The Turlock City Council on Tuesday took a stand against a statewide redistricting plan which would slot Turlock into a State Senate district comprised of foothill communities, separating the city from its Valley neighbors.
“The proposed Senate district that includes Turlock appears illogical,” said Michael Cooke, interim assistant to the city manager. “It cuts Turlock off from its San Joaquin Valley neighbors.”
The redistricting process intends to equalize the populations of all State Senate districts based on population counts from the 2010 census. For the first time, district lines are being drawn by a citizens’ redistricting committee, approved by voters in November 2008, rather than by state legislators.
The finalized boundaries for Turlock’s proposed Foothill district includes cities such as Rancho Cordova, Sonora, Jackson and Clovis, as well as Stanislaus County neighbors Hughson and Oakdale. The district also includes numerous state and national parks, such as Yosemite National Park and Death Valley National Park.
The wants and needs of those cities don’t line up with Turlock’s legislative priorities, the council said. State Senators tasked with representing the district may end up focusing on foothills issues, leaving Turlock without a voice in the State Senate, according to Mayor John Lazar.
“For whatever reason, they did it again,” Lazar said. “I don’t know why they can’t just leave us whole with adjoining neighbors who have common interests.”
Foothill economies are largely based on tourism and natural resources, rather than the Valley’s agricultural focus. Foothill cities aren’t members of the San Joaquin Valley Air Pollution Control District, as Turlock is. Existing highways – such as Highway 99 and State Route 165 – don’t logically connect Turlock to the foothills. And the California State University, Stanislaus service area doesn’t stretch to the foothills.
Instead, the Turlock City Council supports joining the “Merced” Senate District 12, which includes cities like Ceres, Patterson, Newman, Hilmar, Merced, Madera and Salinas.

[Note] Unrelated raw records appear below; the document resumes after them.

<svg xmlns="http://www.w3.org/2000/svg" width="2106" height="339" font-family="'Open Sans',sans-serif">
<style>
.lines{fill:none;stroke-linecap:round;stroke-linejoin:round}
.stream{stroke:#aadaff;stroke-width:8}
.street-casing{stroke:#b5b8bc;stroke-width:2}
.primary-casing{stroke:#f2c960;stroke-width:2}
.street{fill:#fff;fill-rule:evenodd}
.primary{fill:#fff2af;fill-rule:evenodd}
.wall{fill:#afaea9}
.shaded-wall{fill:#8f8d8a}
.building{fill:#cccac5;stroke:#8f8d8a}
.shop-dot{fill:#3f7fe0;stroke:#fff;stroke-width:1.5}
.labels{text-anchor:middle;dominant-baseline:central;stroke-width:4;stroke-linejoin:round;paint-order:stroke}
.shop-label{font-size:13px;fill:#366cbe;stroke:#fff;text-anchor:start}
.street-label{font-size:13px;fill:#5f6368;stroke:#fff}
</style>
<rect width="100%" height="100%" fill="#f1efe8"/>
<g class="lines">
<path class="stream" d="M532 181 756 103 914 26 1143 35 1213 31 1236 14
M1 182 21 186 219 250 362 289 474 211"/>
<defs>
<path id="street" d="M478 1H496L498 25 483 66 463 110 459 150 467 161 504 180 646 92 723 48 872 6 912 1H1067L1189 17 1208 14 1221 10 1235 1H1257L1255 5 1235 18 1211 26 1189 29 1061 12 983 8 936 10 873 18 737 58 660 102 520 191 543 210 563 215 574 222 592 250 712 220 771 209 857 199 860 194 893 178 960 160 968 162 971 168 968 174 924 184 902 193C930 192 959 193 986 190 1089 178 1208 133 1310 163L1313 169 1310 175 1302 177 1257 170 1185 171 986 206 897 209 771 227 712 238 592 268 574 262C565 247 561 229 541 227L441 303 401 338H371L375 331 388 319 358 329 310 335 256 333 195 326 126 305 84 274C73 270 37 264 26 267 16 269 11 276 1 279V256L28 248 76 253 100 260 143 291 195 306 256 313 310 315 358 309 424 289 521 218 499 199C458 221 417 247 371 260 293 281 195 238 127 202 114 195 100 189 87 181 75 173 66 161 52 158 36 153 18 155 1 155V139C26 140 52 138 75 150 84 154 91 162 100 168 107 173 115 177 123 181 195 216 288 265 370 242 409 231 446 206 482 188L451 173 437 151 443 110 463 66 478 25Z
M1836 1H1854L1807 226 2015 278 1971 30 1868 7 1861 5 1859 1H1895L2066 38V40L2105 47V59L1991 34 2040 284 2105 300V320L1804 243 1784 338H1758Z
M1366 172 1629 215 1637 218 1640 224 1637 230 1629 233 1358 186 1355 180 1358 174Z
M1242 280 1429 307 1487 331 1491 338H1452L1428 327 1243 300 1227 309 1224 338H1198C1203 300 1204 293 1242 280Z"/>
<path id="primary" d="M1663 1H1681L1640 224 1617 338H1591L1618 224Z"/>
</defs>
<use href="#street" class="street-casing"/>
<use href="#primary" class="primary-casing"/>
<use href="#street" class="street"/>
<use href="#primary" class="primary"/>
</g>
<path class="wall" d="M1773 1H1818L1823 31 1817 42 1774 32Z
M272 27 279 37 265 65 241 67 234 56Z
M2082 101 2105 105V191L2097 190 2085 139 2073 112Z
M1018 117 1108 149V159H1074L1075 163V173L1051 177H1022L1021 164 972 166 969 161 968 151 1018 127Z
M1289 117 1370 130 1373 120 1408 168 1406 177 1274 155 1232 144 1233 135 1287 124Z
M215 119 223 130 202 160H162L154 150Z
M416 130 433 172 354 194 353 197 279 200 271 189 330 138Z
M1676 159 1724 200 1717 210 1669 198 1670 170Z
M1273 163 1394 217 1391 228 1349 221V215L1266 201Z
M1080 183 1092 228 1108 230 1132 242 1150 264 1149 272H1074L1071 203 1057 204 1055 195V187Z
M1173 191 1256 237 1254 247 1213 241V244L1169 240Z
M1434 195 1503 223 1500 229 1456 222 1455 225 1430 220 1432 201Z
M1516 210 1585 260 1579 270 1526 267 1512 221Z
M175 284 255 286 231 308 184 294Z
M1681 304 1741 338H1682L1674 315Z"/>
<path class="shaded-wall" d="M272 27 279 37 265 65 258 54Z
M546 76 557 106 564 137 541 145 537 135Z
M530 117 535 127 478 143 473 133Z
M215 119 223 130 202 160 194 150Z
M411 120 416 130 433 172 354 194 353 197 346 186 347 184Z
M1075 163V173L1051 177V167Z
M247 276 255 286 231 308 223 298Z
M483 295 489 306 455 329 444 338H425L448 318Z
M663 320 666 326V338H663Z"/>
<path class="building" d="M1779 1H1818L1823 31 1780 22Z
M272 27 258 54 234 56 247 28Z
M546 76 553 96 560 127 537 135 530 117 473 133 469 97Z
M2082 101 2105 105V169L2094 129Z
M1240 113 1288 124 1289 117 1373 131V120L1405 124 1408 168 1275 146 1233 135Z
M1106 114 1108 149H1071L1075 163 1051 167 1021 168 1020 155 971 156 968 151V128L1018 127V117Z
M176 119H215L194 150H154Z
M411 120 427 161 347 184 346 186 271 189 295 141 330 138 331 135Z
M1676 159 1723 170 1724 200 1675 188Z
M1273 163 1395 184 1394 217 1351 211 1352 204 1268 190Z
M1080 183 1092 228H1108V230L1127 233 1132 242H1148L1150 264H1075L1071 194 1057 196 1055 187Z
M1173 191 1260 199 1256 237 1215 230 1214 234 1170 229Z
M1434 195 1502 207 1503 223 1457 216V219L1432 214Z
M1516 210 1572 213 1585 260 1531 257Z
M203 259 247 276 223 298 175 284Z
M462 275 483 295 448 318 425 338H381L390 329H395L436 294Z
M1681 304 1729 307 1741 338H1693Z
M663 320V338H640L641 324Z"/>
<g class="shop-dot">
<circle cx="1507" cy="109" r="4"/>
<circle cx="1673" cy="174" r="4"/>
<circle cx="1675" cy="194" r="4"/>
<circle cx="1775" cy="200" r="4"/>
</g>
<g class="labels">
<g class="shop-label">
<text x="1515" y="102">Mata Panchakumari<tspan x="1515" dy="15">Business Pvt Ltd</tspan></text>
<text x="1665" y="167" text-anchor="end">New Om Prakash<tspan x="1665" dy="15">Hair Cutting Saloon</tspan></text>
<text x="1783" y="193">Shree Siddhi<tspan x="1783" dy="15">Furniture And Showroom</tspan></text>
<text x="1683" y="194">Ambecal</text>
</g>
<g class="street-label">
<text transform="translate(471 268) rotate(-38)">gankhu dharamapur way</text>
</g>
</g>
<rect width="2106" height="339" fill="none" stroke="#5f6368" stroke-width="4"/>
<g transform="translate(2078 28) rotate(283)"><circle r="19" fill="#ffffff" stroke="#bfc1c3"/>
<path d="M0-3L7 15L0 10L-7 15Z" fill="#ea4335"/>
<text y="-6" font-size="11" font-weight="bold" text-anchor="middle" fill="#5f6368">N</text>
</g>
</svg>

“We feel that District 12 is much more aligned with our issues,” Cooke said.
While council unanimously supported shifting to the Merced district, the final decision rests with the citizens redistricting committee.
Even if Turlock remains in the Foothills district, the city has a chance of being heard in Sacramento, Councilman Forrest White said. With population centers in Turlock, Clovis, Hughson and Oakdale, the few, large Valley towns may control the candidates elected from the Foothills district, White said.
“That’s going to be the power center of this district,” White said. “The bigger players will control the issues.”